É interessante, e pitoresca, a história dos curdos,
envolta, em geral, em mistério, e que vem à tona, somente, em ocasiões de
grande conflito.
Isto aconteceu, por exemplo, em 1566, quando da
morte do poderoso sultão Solimão, no auge do Império Otomano. Na oportunidade,
o Curdistão existia de fato, como província. Seu território era bastante
extenso, invadindo áreas dos atuais União Soviética, Irã, Síria, Iraque e
Turquia.
Nesse ano, todavia, começaram a ser perseguidos
ferozmente. Os compêndios de História, que mencionam os curdos apenas
marginalmente, não precisam a origem desse povo. Sabe-se que eles são,
racialmente, afins dos iranianos, possivelmente descendentes dos antigos medas,
que ao lado dos persas formaram a segunda superpotência surgida através dos
tempos – a primeira foi a Babilônia. Não possuem, todavia, unidade étnica. Há
várias subdivisões tribais entre eles.
Sua língua é aparentada ao farsi, falado no Irã. A
grande maioria é muçulmana sunita, embora haja outras religiões entre os
curdos, inclusive uma seita que mereceria um pouco mais de estudo, que tem no
Demônio o seu deus.
O território que eles ocupam, no Norte do Iraque,
tido como inóspito, por suas montanhas íngremes e geladas, pode ser considerado
a área nobre do país. O solo iraquiano, na sua maior parte, à exceção das
margens dos seus dois principais rios, Tigre e Eufrates, é árido, pode-se
dizer, desértico.
Excluído o petróleo, seu produto mais farto são as
tâmaras. O mesmo não acontece no Curdistão. A região detém um dos mais
produtivos campos petrolíferos do Iraque, o de Kirkuk, cuja jazida foi
descoberta em 1927. Seu solo é bastante fértil, prestando-se, sobretudo, ao
plantio de cevada, trigo e frutas. Pode-se dizer, portanto, que a zona é uma
espécie de celeiro alimentar do país.
A movimentação ocorrida no Curdistão e a presença de
tropas estrangeiras ali certamente irão agravar as dificuldades alimentares
iraquianas, que já são imensas. As safras correm o risco de se perder, por
absoluto abandono. Até se entende a razão de Saddam Hussein – e seus
antecessores no poder – se oporem à cessão desse território aos curdos. Afinal,
eles são mais numerosos na Turquia, onde chegam a 12 milhões e onde são até reprimidos.
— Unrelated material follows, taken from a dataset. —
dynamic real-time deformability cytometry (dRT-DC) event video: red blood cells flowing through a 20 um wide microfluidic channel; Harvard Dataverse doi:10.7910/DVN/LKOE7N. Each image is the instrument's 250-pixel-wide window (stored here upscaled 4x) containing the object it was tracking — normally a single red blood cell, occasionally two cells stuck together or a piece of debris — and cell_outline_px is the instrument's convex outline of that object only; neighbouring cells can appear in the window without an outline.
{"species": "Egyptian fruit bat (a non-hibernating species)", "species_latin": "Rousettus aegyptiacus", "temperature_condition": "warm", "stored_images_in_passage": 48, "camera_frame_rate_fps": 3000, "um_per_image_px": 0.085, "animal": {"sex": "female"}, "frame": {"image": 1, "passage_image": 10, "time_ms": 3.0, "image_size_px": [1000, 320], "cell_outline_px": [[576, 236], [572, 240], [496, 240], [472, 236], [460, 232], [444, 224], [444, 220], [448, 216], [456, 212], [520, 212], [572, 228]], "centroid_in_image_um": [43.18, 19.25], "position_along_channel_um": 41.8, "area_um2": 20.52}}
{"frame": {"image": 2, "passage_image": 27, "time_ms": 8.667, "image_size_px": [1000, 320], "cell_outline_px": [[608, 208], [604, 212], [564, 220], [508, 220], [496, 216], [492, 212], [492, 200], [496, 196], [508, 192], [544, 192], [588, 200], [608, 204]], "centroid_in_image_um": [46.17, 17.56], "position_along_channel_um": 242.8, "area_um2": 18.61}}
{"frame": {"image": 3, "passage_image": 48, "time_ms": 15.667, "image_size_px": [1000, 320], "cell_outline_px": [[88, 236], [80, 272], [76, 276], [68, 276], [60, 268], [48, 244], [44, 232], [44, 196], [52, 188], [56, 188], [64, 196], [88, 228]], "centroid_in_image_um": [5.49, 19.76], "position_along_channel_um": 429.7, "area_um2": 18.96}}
Todavia, a imprensa raramente noticiou tal
repressão. Quando muito, citou, marginalmente, em pés de página, um ou outro
incidente. Esse silêncio decorre de todo um jogo de interesses ocidental. A
Turquia, afinal, integra a Comunidade Econômica Européia e a Organização do
Tratado do Atlântico Norte, Otan. Não é, evidentemente, o caso do Iraque.